#### Task
Collect each line of the records containing the string "Klik".

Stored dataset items
..........
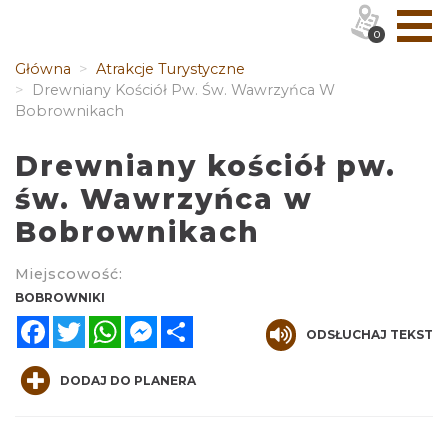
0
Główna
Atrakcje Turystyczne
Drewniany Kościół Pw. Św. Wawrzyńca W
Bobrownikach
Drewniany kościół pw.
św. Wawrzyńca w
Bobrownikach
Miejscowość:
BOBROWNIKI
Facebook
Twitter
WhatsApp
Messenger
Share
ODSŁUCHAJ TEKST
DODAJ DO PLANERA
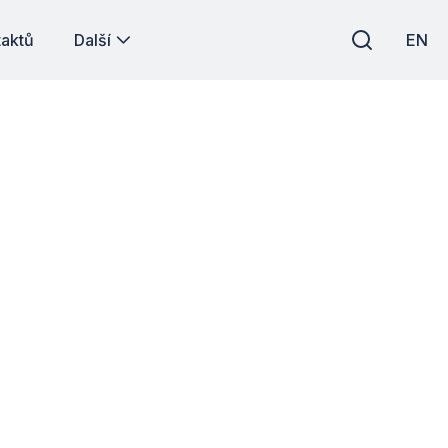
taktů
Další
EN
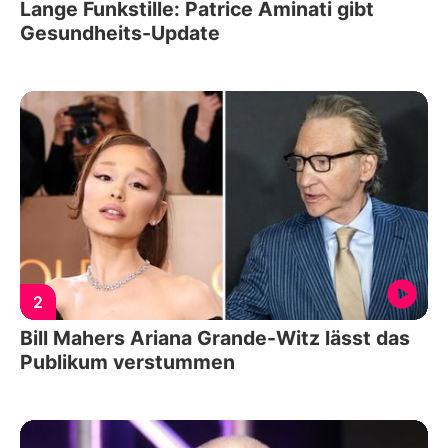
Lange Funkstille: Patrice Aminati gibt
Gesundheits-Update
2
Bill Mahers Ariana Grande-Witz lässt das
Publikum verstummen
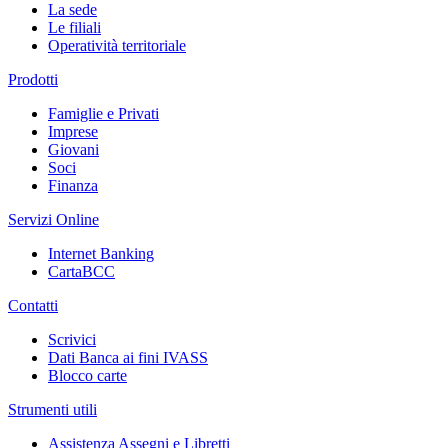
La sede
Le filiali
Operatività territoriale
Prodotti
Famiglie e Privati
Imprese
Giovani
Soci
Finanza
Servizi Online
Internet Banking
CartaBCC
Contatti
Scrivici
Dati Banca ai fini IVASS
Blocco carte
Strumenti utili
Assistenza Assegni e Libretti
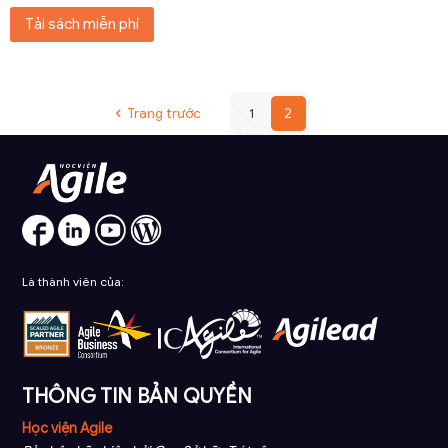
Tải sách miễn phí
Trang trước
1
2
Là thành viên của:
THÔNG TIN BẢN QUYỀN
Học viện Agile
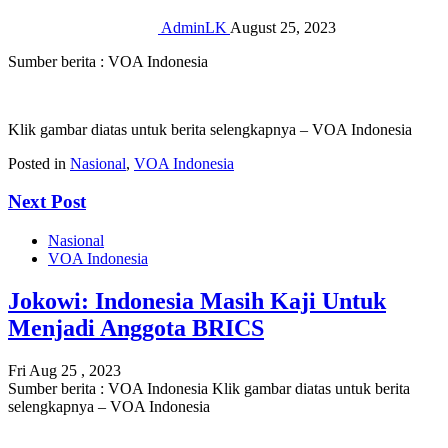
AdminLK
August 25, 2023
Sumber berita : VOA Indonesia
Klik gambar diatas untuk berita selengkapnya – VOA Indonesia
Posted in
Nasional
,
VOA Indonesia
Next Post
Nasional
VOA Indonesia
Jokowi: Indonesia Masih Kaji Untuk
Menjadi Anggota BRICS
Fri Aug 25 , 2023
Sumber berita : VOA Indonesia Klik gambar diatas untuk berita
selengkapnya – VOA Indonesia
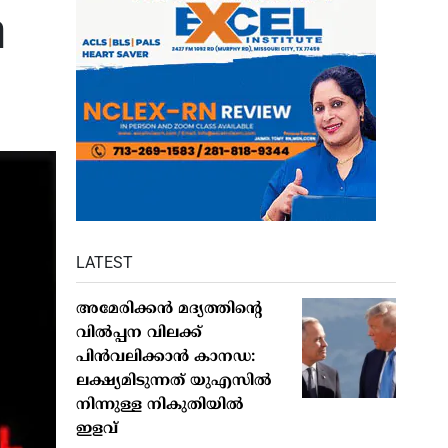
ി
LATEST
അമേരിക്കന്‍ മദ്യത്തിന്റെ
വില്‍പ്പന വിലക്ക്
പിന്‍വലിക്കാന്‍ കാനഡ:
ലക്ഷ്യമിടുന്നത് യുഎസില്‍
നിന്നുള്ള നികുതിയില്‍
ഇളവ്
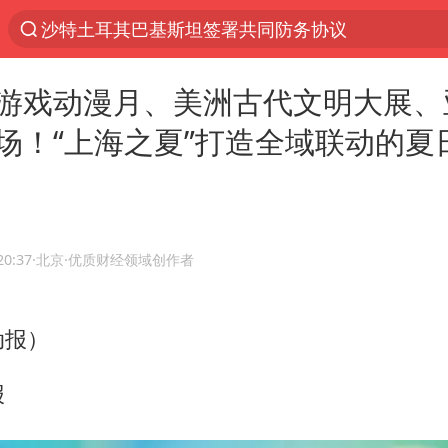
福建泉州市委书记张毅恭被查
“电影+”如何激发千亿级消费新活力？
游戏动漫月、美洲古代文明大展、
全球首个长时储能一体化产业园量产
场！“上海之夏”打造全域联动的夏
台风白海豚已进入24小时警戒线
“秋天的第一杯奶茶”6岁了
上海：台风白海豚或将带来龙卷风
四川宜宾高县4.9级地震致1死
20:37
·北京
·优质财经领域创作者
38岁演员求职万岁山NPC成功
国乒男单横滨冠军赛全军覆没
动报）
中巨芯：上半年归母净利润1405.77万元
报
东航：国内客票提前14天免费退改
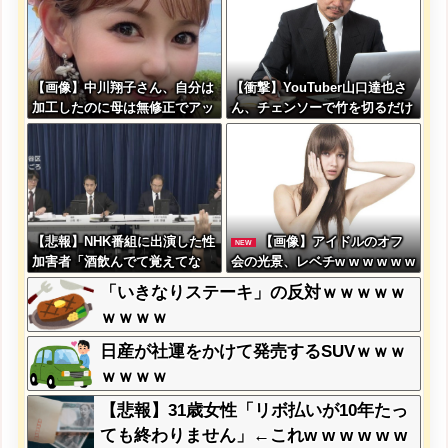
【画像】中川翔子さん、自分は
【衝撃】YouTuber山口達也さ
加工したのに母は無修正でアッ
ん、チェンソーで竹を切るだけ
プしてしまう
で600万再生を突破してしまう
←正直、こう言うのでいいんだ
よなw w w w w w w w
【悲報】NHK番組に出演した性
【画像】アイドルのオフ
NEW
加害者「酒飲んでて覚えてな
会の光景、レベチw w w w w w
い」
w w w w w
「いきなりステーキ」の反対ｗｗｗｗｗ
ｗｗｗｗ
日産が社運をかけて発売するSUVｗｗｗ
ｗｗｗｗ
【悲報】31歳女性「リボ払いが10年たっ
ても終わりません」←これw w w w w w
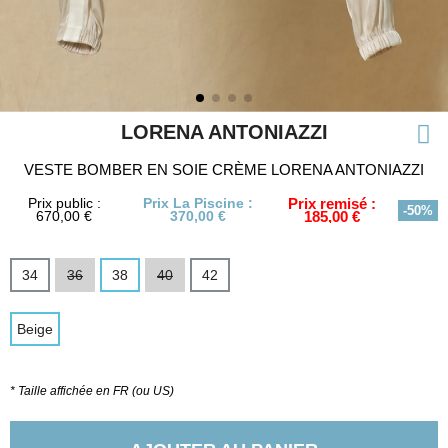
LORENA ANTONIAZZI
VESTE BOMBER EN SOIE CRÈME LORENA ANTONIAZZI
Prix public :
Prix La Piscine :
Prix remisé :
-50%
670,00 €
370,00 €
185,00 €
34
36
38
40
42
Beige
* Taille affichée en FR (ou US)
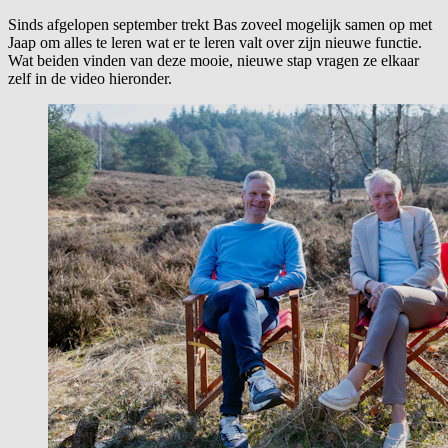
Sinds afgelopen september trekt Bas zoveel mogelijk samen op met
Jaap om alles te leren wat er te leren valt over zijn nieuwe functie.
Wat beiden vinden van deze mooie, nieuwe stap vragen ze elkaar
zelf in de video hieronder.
..........
#### Exercise result
Klik gambar diatas untuk berita selengkapnya – VOA Indonesia
Sumber berita : VOA Indonesia Klik gambar diatas untuk berita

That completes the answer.